Elle ne pourra fonder aucun nouvel établissement qu'en vertu d'un décret rendu en Conseil d'Etat. La dissolution de la congrégation ou la fermeture de tout établissement pourront être prononcées par décret rendu en Conseil d' Etat.
Art. 14. Nul n'est admis à diriger, soit directement, soit par personne interposée, un établissement d'enseignement de quelque ordre qu'il soit, ni à y donner l'enseignement, s'il appartient à une congrégation religieuse non autorisée...
Art. 16. Toute congrégation formée sans autorisation sera déclarée illicite.
Art. 18. Les congrégations existantes au moment de la promulgation de la présente loi, qui n'auraient pas été antérieurement autorisées ou reconnues, devront, dans les délais de trois mois, justifier qu'elles ont fait les diligences nécessaires pour se conformer à ces prescriptions. A défaut de cette justification, elles sont réputées dissoutes de plein droit. Il en sera de même des congrégations auxquelles l'autorisation aura été refusée...
Art. 20. Un règlement d'administration publique déterminera les mesures propres à assurer l'exécution de la présente loi.
Cette loi imposait donc aux congrégations une autorisation préalable, sous peine de dissolution ou d'interdiction.
Les élections législatives de 1902 se firent pour ou contre la loi sur les associations ; elles débouchèrent sur la formation du ministère Combes, dont on pense généralement qu'il qu'il dévia le sens de la loi sur les associations en l'appliquant à l'égard des congrégations religieuses avec une grande rigueur, en fermant les écoles congréganistes fondées avant 1901, écoles souvent non autorisées de congrégations elles-mêmes autorisées. Un commission fut nommée à la Chambre des députés sous la présidence de Fernand Buisson , qui fonctionna de 1902 à 1905. Pour les congrégations d'hommes, un avis du Conseil d'Etat avait examiné précédemment quels étaient les congrégations ayant le droit de se dire autorisées ; elles étaient au nombre de cinq : les associations de Saint-Lazare, des Missions Etrangères, des prêtres de Saint-Sulpice, des Frères des Ecoles chrétiennes et des prêtres du Saint-Esprit. Les demandes en autorisation formées par les congrégations furent repoussées, et la loi du 7 juillet 1904 supprima l'enseignement congréganiste :
Voir l'inventaire des articles C 7259 à 7275 : Commission des associations et congrégations religieuses. A
Art. 1er. L'enseignement de tout ordre et de toute nature est interdit en France aux congrégations. Les congrégations autorisées à titre de congrégations exclusivement enseignantes seront supprimées dans un délai maximum de dix ans.
Il en sera de même des congrégations et des établissements, qui, bien qu'autorisés en vue de plusieurs objets, étaient, en fait, exclusivement voués à l'enseignement, à la date du 1er janvier 1903.

◆ ◆ ◆

À FAIRE =
1/ Dans le texte sur les congrégations, recopiez le passage compris entre « Art. 14. Nul » et « la présente loi. », bornes incluses, en remplaçant « trois mois » par « six mois ».
2/ Répondez à ces questions sur le texte sur les congrégations.
(a) Qui présidait la commission nommée à la Chambre des députés ?
(b) Quelle loi supprima l'enseignement congréganiste ?
(c) Dans quel délai maximum les congrégations autorisées à titre exclusivement enseignant devaient-elles être supprimées ?

EXTRAIT DE DONNÉES =
◆ ◆ ◆

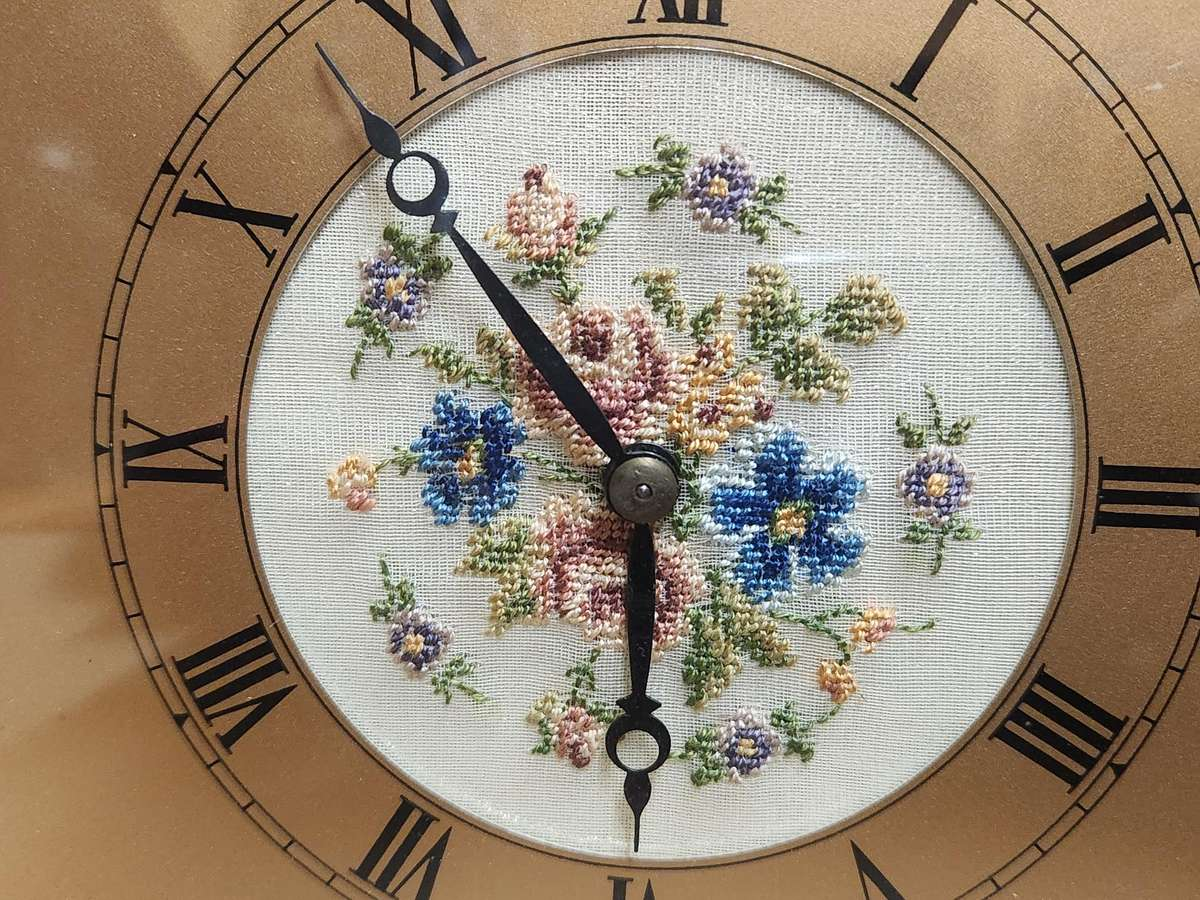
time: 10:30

◆ ◆ ◆

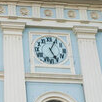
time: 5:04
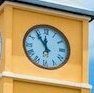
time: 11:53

◆ ◆ ◆

CORRIGÉ =
1/
Art. 14. Nul n'est admis à diriger, soit directement, soit par personne interposée, un établissement d'enseignement de quelque ordre qu'il soit, ni à y donner l'enseignement, s'il appartient à une congrégation religieuse non autorisée...
Art. 16. Toute congrégation formée sans autorisation sera déclarée illicite.
Art. 18. Les congrégations existantes au moment de la promulgation de la présente loi, qui n'auraient pas été antérieurement autorisées ou reconnues, devront, dans les délais de six mois, justifier qu'elles ont fait les diligences nécessaires pour se conformer à ces prescriptions. A défaut de cette justification, elles sont réputées dissoutes de plein droit. Il en sera de même des congrégations auxquelles l'autorisation aura été refusée...
Art. 20. Un règlement d'administration publique déterminera les mesures propres à assurer l'exécution de la présente loi.

2/
(a) Fernand Buisson
(b) La loi du 7 juillet 1904
(c) Dix ans